**Assignment:**
Set down all of the entries below exactly, and omit the pictures.
++++++++++++++++++++
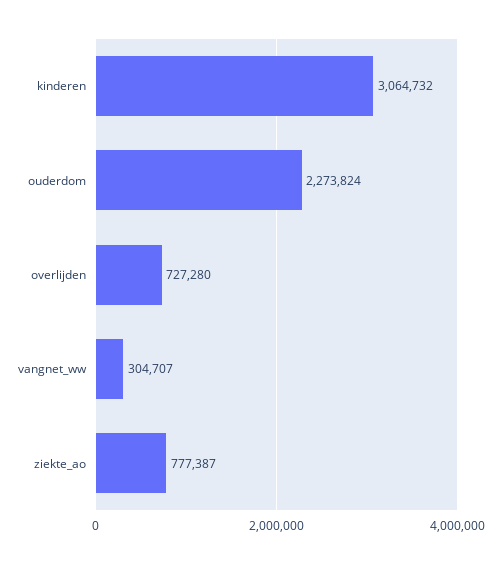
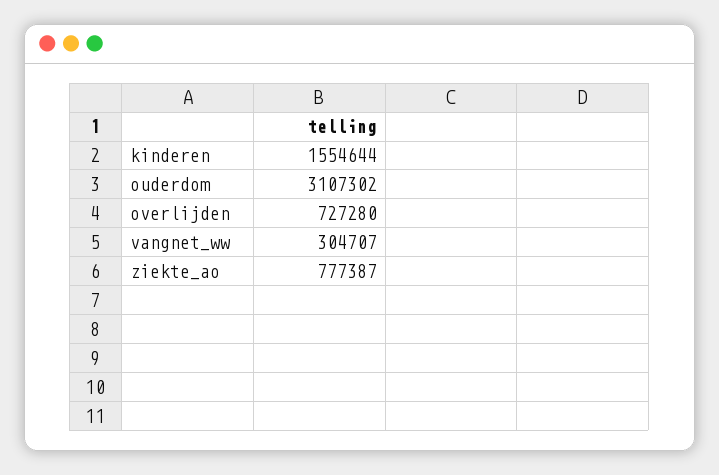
  {
-   "kinderen": 3064732,
+   "kinderen": 1554644,
-   "ouderdom": 2273824,
+   "ouderdom": 3107302,
    "overlijden": 727280,
    "vangnet_ww": 304707,
    "ziekte_ao": 777387
  }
++++++++++++++++++++
**Exercise response:**
  {
-   "kinderen": 3064732,
+   "kinderen": 1554644,
-   "ouderdom": 2273824,
+   "ouderdom": 3107302,
    "overlijden": 727280,
    "vangnet_ww": 304707,
    "ziekte_ao": 777387
  }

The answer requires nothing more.